## DATASET:
------------------------------------------------

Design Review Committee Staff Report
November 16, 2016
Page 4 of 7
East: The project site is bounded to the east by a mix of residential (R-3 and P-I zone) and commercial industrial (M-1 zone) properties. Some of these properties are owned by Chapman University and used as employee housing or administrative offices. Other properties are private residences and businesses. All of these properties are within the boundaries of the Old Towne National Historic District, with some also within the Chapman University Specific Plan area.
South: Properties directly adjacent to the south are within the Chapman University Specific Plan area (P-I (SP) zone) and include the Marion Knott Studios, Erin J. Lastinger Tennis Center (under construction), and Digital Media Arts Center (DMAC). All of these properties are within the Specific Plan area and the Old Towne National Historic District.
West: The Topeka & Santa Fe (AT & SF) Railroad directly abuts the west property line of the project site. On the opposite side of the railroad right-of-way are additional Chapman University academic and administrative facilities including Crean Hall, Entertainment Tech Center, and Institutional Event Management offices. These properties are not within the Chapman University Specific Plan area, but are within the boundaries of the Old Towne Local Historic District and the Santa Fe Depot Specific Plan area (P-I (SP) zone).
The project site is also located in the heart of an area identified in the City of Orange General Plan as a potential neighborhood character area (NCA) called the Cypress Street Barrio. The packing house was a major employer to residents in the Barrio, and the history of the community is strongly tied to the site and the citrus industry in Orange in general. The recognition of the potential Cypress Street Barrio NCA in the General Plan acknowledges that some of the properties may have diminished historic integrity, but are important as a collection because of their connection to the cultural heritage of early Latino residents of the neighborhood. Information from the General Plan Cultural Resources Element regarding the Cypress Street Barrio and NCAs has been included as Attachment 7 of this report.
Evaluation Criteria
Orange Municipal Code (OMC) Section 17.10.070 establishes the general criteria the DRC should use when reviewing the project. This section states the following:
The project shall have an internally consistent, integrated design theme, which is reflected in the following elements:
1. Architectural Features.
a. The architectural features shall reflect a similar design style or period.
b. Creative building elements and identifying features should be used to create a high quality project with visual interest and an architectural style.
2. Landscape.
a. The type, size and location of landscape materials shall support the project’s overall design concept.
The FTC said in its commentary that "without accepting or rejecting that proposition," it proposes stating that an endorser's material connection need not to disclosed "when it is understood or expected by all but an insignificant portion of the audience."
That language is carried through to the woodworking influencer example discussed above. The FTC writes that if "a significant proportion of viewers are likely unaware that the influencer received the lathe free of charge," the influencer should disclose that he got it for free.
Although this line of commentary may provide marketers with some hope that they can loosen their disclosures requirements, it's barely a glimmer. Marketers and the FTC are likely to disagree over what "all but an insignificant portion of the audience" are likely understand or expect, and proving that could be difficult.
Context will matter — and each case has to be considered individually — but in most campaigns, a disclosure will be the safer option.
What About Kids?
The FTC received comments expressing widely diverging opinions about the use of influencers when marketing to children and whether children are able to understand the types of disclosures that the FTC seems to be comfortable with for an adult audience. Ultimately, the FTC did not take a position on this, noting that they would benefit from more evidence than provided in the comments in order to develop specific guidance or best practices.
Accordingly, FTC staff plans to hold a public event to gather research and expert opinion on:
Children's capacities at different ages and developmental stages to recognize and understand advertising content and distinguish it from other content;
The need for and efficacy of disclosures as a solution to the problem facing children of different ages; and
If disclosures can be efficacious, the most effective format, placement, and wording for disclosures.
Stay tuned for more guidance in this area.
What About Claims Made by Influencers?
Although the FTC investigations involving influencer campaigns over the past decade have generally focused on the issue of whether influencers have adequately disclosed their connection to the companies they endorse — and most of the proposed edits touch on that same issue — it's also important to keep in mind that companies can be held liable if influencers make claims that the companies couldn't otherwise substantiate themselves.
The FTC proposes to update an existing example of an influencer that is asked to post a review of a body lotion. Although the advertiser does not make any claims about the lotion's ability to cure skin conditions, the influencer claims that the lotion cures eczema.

------------------------------------------------

## TO DO:
For the string "should", state how many lines in the listing contain it, and give no other words.

## ANSWER:
3